Winter 2022

Rideshare Drivers Prop 22 Pay Study!

Eye-opening Data to Motivate Change

by Tyler Sandness, RDU Support Staff

The Prop 22 pay study is out! What we learned was eye-opening; when we look at all the time spent on the road, and all the expenses that drivers pay, along with the many benefits we miss out on as misclassified contractors, we only make on average $6.20 an hour!   

In  October 2021, over 50 RDU drivers signed up to independently collect their driving data and test what the earnings ACTUALLY were under Prop 22. Through Drivers Seat Co-op - an app that ran simultaneously with the driver app - drivers collected real-time data on when they accepted a ride, where they picked riders up, where they were dropped off, how many hours they worked, and how many miles they drove. Over the period of a month, data was collected on 12,000+ rides across the entire state; from the Bay Area, to the Central Valley, to the Southlands. 

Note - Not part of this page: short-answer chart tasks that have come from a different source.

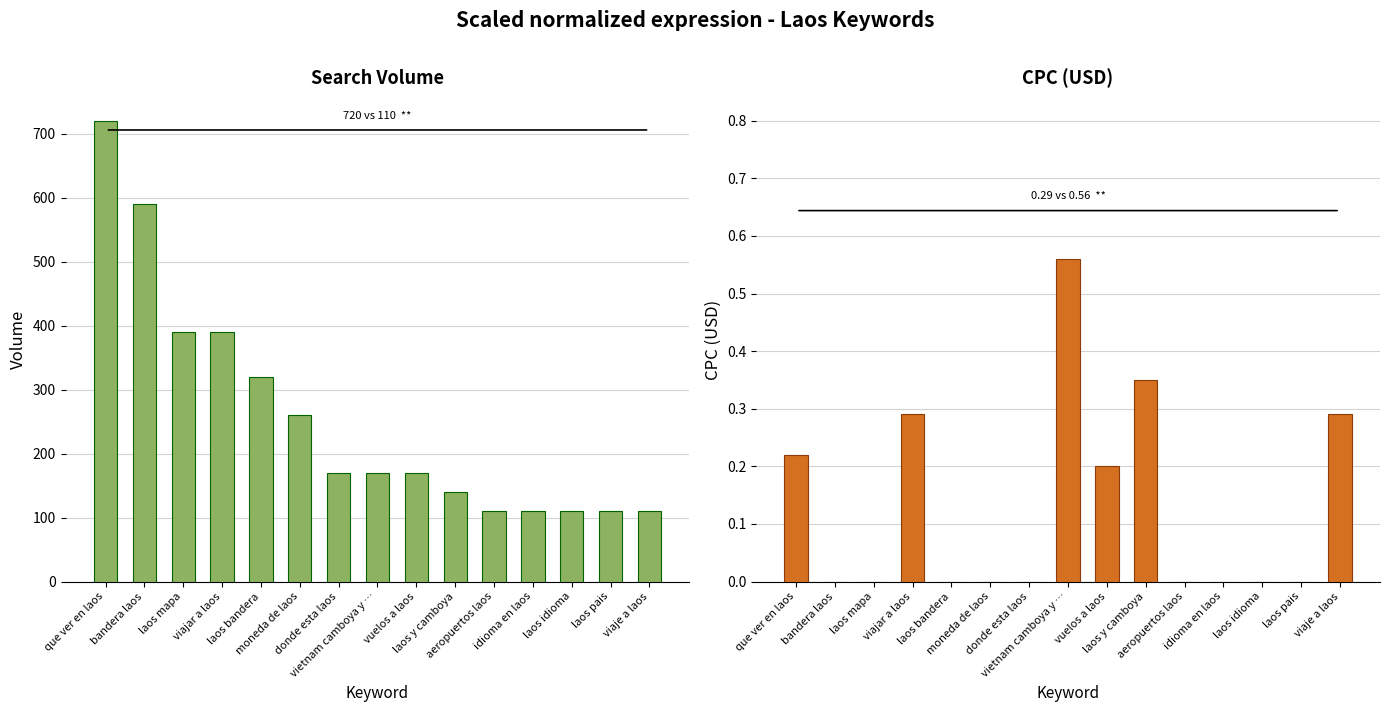

Rank the series at viajar a laos from highest to lowest value.

Volume, CPC (USD)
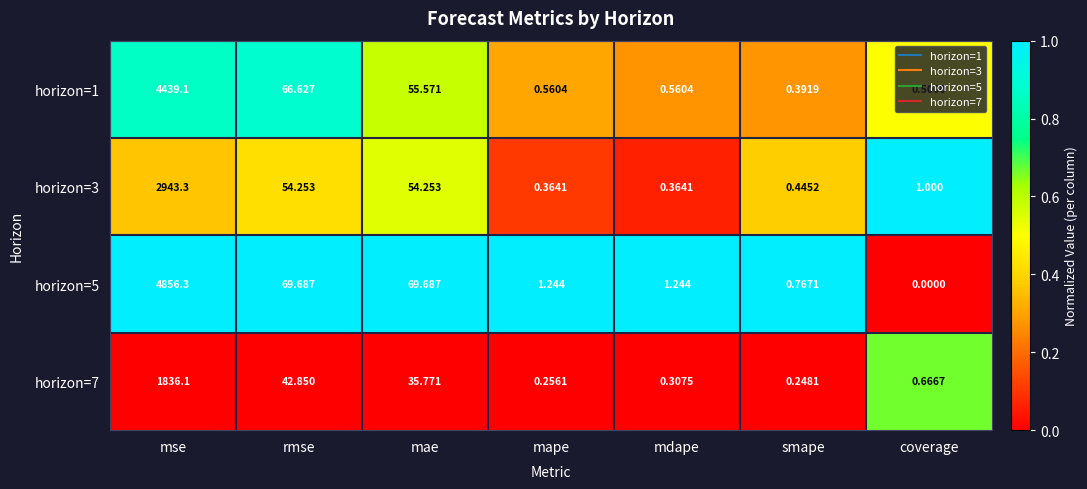

Rank the categories by horizon=7 value from highest to lowest.

mse, rmse, mae, coverage, mdape, mape, smape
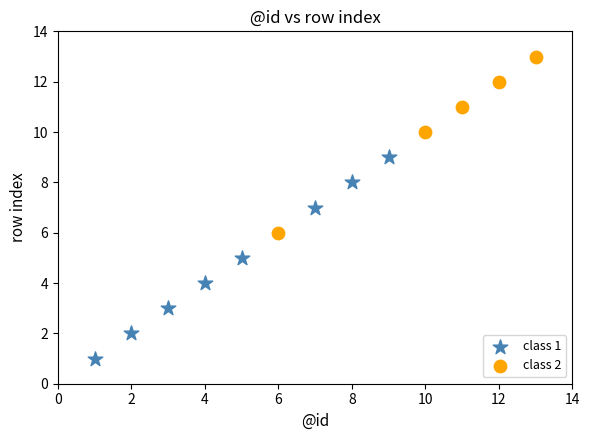

Which series contains the lowest Y value?

class 1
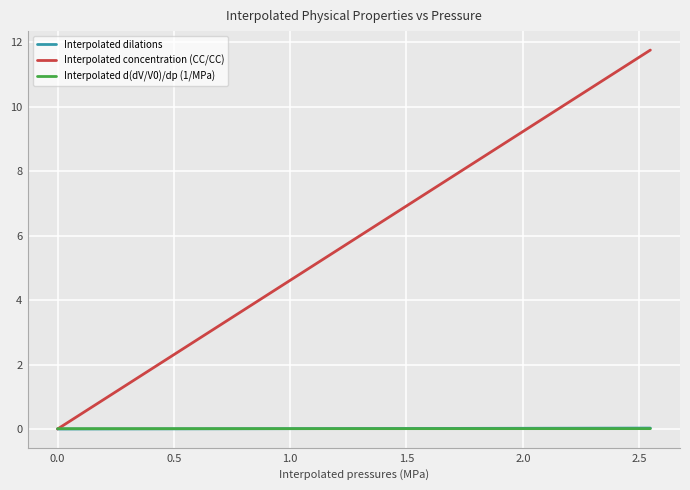

What is the greatest value displayed?

11.8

Through much of this year, we analyzed what was collected, took a realistic look at expenses incurred by rideshare drivers, and created a formula to determine the true net earnings that drivers make under Prop 22.

In our calculations we included: expenses for the operation, depreciation, and maintenance of our cars; the extra burden of self-employment taxes we pay; the amount we need to save for an unexpected “rainy-day” (to make up for no access to social safety net programs like unemployment, workers comp, and paid sick days, etc.); and health insurance. These expenses alone can eat up between 70% and 80% of what the company pays us! By applying the formula to the pay drivers received during the study period to the actual number of miles and minutes spent driving, drivers averaged $6.20 an hour! 

This pay study really shows the dangers of misclassification: by categorizing us as Independent Contractors, Lyft & Uber have shoved the operating costs of their business onto drivers, but have denied us the ability to negotiate our pay and contract terms. The squeeze we are feeling from shrinking wages and growing expenses is very real. 

This study also shows why Prop 22 needs to be overturned, and why we need to stop these companies from “selling” this bogus business model to the rest of the country.